Copy these lines word for word from the listing, starting at the line that contains "- A (mini) computer" and ending after the line that contains "## Setup instructions".

+++ AVAILABLE DATA

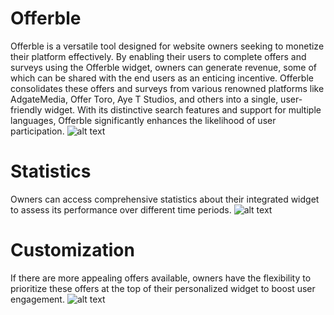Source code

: # Offerble
Offerble is a versatile tool designed for website owners seeking to monetize their platform effectively. By enabling their users to complete offers and surveys using the Offerble widget, owners can generate revenue, some of which can be shared with the end users as an enticing incentive. Offerble consolidates these offers and surveys from various renowned platforms like AdgateMedia, Offer Toro, Aye T Studios, and others into a single, user-friendly widget. With its distinctive search features and support for multiple languages, Offerble significantly enhances the likelihood of user participation.
![alt text]([https://github.com/imcquerrey/Offerble/tree/main/source/main.jpg?raw=true](https://github.com/imcquerrey/Offerble/blob/6e224f02dda55c934c08e600c4a3e83945b57306/source/main.jpg))

# Statistics
Owners can access comprehensive statistics about their integrated widget to assess its performance over different time periods.
![alt text](https://github.com/imcquerrey/Offerble/tree/main/source/stat.png?raw=true)

# Customization
If there are more appealing offers available, owners have the flexibility to prioritize these offers at the top of their personalized widget to boost user engagement.
![alt text](https://github.com/imcquerrey/Offerble/tree/main/source/offer.png?raw=true)
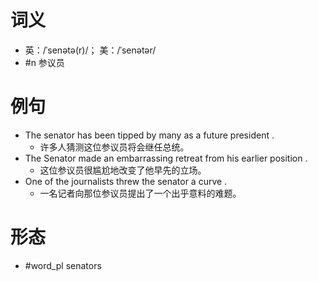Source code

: # 词义
- 英：/ˈsenətə(r)/； 美：/ˈsenətər/
- #n 参议员
# 例句
- The senator has been tipped by many as a future president .
	- 许多人猜测这位参议员将会继任总统。
- The Senator made an embarrassing retreat from his earlier position .
	- 这位参议员很尴尬地改变了他早先的立场。
- One of the journalists threw the senator a curve .
	- 一名记者向那位参议员提出了一个出乎意料的难题。
# 形态
- #word_pl senators
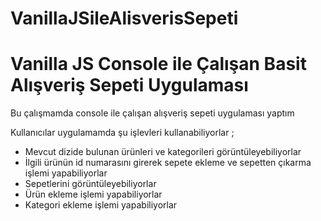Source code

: # VanillaJSileAlisverisSepeti
<h1>Vanilla JS Console ile Çalışan Basit Alışveriş Sepeti Uygulaması</h1>

<p>Bu çalışmamda console ile çalışan alışveriş sepeti uygulaması yaptım</p>
<p>Kullanıcılar uygulamamda şu işlevleri kullanabiliyorlar ;</p>

<ul>
  <li>Mevcut dizide bulunan ürünleri ve kategorileri görüntüleyebiliyorlar</li>
  <li>İlgili ürünün id numarasını girerek sepete ekleme ve sepetten çıkarma işlemi yapabiliyorlar</li>
  <li>Sepetlerini görüntüleyebiliyorlar</li>
  <li>Ürün ekleme işlemi yapabiliyorlar</li>
  <li>Kategori ekleme işlemi yapabiliyorlar</li>
</ul>
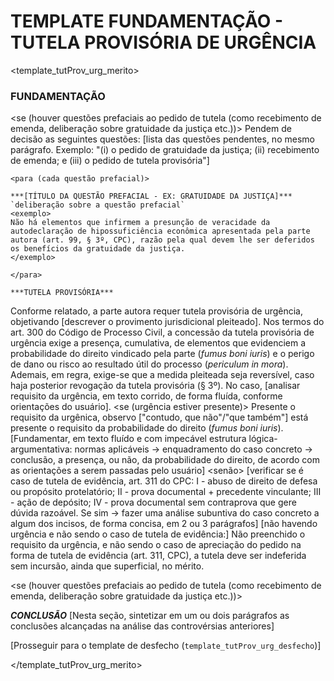 # TEMPLATE FUNDAMENTAÇÃO - TUTELA PROVISÓRIA DE URGÊNCIA

<template_tutProv_urg_merito>

### FUNDAMENTAÇÃO

<se (houver questões prefaciais ao pedido de tutela (como recebimento de emenda, deliberação sobre gratuidade da justiça etc.))>
    Pendem de decisão as seguintes questões: [lista das questões pendentes, no mesmo parágrafo. Exemplo: "(i) o pedido de gratuidade da justiça; (ii) recebimento de emenda; e (iii) o pedido de tutela provisória"]

    <para (cada questão prefacial)>

    ***[TÍTULO DA QUESTÃO PREFACIAL - EX: GRATUIDADE DA JUSTIÇA]***
    `deliberação sobre a questão prefacial`
    <exemplo>
    Não há elementos que infirmem a presunção de veracidade da autodeclaração de hipossuficiência econômica apresentada pela parte autora (art. 99, § 3º, CPC), razão pela qual devem lhe ser deferidos os benefícios da gratuidade da justiça.
    </exemplo>

    </para>

    ***TUTELA PROVISÓRIA***
</se>

Conforme relatado, a parte autora requer tutela provisória de urgência, objetivando [descrever o provimento jurisdicional pleiteado].
Nos termos do art. 300 do Código de Processo Civil, a concessão da tutela provisória de urgência exige a presença, cumulativa, de elementos que evidenciem a probabilidade do direito vindicado pela parte (*fumus boni iuris*) e o perigo de dano ou risco ao resultado útil do processo (*periculum in mora*). Ademais, em regra, exige-se que a medida pleiteada seja reversível, caso haja posterior revogação da tutela provisória (§ 3º).
No caso, [analisar requisito da urgência, em texto corrido, de forma fluída, conforme orientações do usuário].
<se (urgência estiver presente)>
Presente o requisito da urgênica, observo ["contudo, que não"/"que também"] está presente o requisito da probabilidade do direito (*fumus boni iuris*).
[Fundamentar, em texto fluído e com impecável estrutura lógica-argumentativa: normas aplicáveis → enquadramento do caso concreto → conclusão, a presença, ou não, da probabilidade do direito, de acordo com as orientações a serem passadas pelo usuário]
<senão>
[verificar se é caso de tutela de evidência, art. 311 do CPC: I - abuso de direito de defesa ou propósito protelatório; II - prova documental + precedente vinculante; III - ação de depósito; IV - prova documental sem contraprova que gere dúvida razoável. Se sim → fazer uma análise subuntiva do caso concreto a algum dos incisos, de forma concisa, em 2 ou 3 parágrafos]
[não havendo urgência e não sendo o caso de tutela de evidência:]
Não preenchido o requisito da urgência, e não sendo o caso de apreciação do pedido na forma de tutela de evidência (art. 311, CPC), a tutela deve ser indeferida sem incursão, ainda que superficial, no mérito.
</se>

<se (houver questões prefaciais ao pedido de tutela (como recebimento de emenda, deliberação sobre gratuidade da justiça etc.))>

***CONCLUSÃO***
[Nesta seção, sintetizar em um ou dois parágrafos as conclusões alcançadas na análise das controvérsias anteriores]
</se>

[Prosseguir para o template de desfecho (`template_tutProv_urg_desfecho`)]

</template_tutProv_urg_merito>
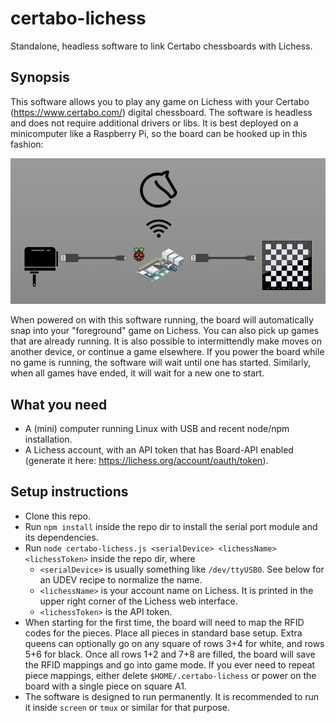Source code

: # certabo-lichess
Standalone, headless software to link Certabo chessboards with Lichess.

## Synopsis
This software allows you to play any game on Lichess with your Certabo (https://www.certabo.com/) digital chessboard. The software is headless and does not require additional drivers or libs. It is best deployed on a minicomputer like a Raspberry Pi, so the board can be hooked up in this fashion:

<img src="certabo-lichess-setup.png" />

When powered on with this software running, the board will automatically snap into your "foreground" game on Lichess. You can also pick up games that are already running. It is also possible to intermittendly make moves on another device, or continue a game elsewhere. If you power the board while no game is running, the software will wait until one has started. Similarly, when all games have ended, it will wait for a new one to start.

## What you need

- A (mini) computer running Linux with USB and recent node/npm installation.
- A Lichess account, with an API token that has Board-API enabled (generate it here: https://lichess.org/account/oauth/token).

## Setup instructions

- Clone this repo.
- Run `npm install` inside the repo dir to install the serial port module and its dependencies.
- Run `node certabo-lichess.js <serialDevice> <lichessName> <lichessToken>` inside the repo dir, where
  - `<serialDevice>` is usually something like `/dev/ttyUSB0`. See below for an UDEV recipe to normalize the name.
  - `<lichessName>` is your account name on Lichess. It is printed in the upper right corner of the Lichess web interface.
  - `<lichessToken>` is the API token.
- When starting for the first time, the board will need to map the RFID codes for the pieces. Place all pieces in standard base setup. Extra queens can optionally go on any square of rows 3+4 for white, and rows 5+6 for black. Once all rows 1+2 and 7+8 are filled, the board will save the RFID mappings and go into game mode. If you ever need to repeat piece mappings, either delete `$HOME/.certabo-lichess` or power on the board with a single piece on square A1.
- The software is designed to run permanently. It is recommended to run it inside `screen` or `tmux` or similar for that purpose.
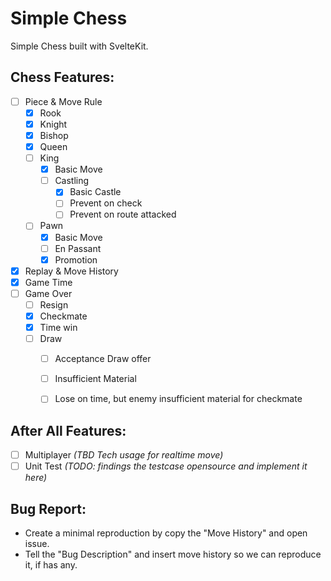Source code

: # Simple Chess
Simple Chess built with SvelteKit.

## Chess Features:
- [ ] Piece & Move Rule
  - [x] Rook
  - [x] Knight
  - [x] Bishop
  - [x] Queen
  - [ ] King
    - [x] Basic Move
    - [ ] Castling
      - [x] Basic Castle
      - [ ] Prevent on check
      - [ ] Prevent on route attacked
  - [ ] Pawn
    - [x] Basic Move 
    - [ ] En Passant
    - [x] Promotion
- [x] Replay & Move History
- [x] Game Time
- [ ] Game Over
    - [ ] Resign
    - [x] Checkmate
    - [x] Time win
    - [ ] Draw
      - [ ] Acceptance Draw offer
      - [ ] Insufficient Material
      - [ ] Lose on time, but enemy insufficient material for checkmate


## After All Features:
- [ ] Multiplayer _(TBD Tech usage for realtime move)_
- [ ] Unit Test _(TODO: findings the testcase opensource and implement it here)_

## Bug Report:
- Create a minimal reproduction by copy the "Move History" and open issue.
- Tell the "Bug Description" and insert move history so we can reproduce it, if has any.
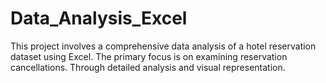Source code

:# Data_Analysis_Excel
This project involves a comprehensive data analysis of a hotel reservation dataset using Excel. The primary focus is on examining reservation cancellations. Through detailed analysis and visual representation.
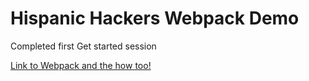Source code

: # Hispanic Hackers Webpack Demo


Completed first Get started session


[Link to Webpack and the how too!](https://webpack.js.org/guides/getting-started/)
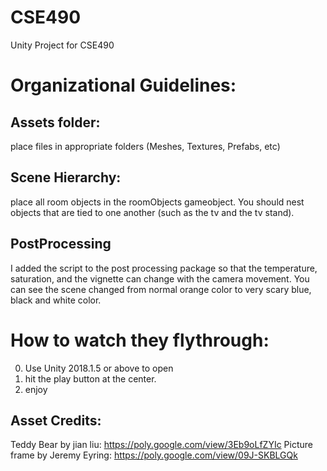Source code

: # CSE490
Unity Project for CSE490

# Organizational Guidelines:
## Assets folder: 
place files in appropriate folders (Meshes, Textures, Prefabs, etc)
## Scene Hierarchy: 
place all room objects in the roomObjects gameobject.
You should nest objects that are tied to one another (such as the tv and the tv stand).
## PostProcessing
I added the script to the post processing package so that the temperature, saturation, and the vignette can change with the camera movement. You can see the scene changed from normal orange color to very scary blue, black and white color.



# How to watch they flythrough: 

0. Use Unity 2018.1.5 or above to open
1. hit the play button at the center.
2. enjoy


## Asset Credits:
Teddy Bear by jian liu: https://poly.google.com/view/3Eb9oLfZYIc
Picture frame by Jeremy Eyring: https://poly.google.com/view/09J-SKBLGQk 
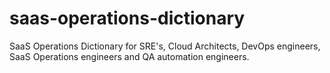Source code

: # saas-operations-dictionary
SaaS Operations Dictionary for SRE's, Cloud Architects, DevOps engineers, SaaS Operations engineers and QA automation engineers.
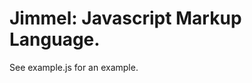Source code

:Jimmel: Javascript Markup Language.
===================================
See example.js for an example.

++++++

COMPLETED TASK:
- A (mini) computer running Linux with USB and recent node/npm installation.
- A Lichess account, with an API token that has Board-API enabled (generate it here: https://lichess.org/account/oauth/token).

## Setup instructions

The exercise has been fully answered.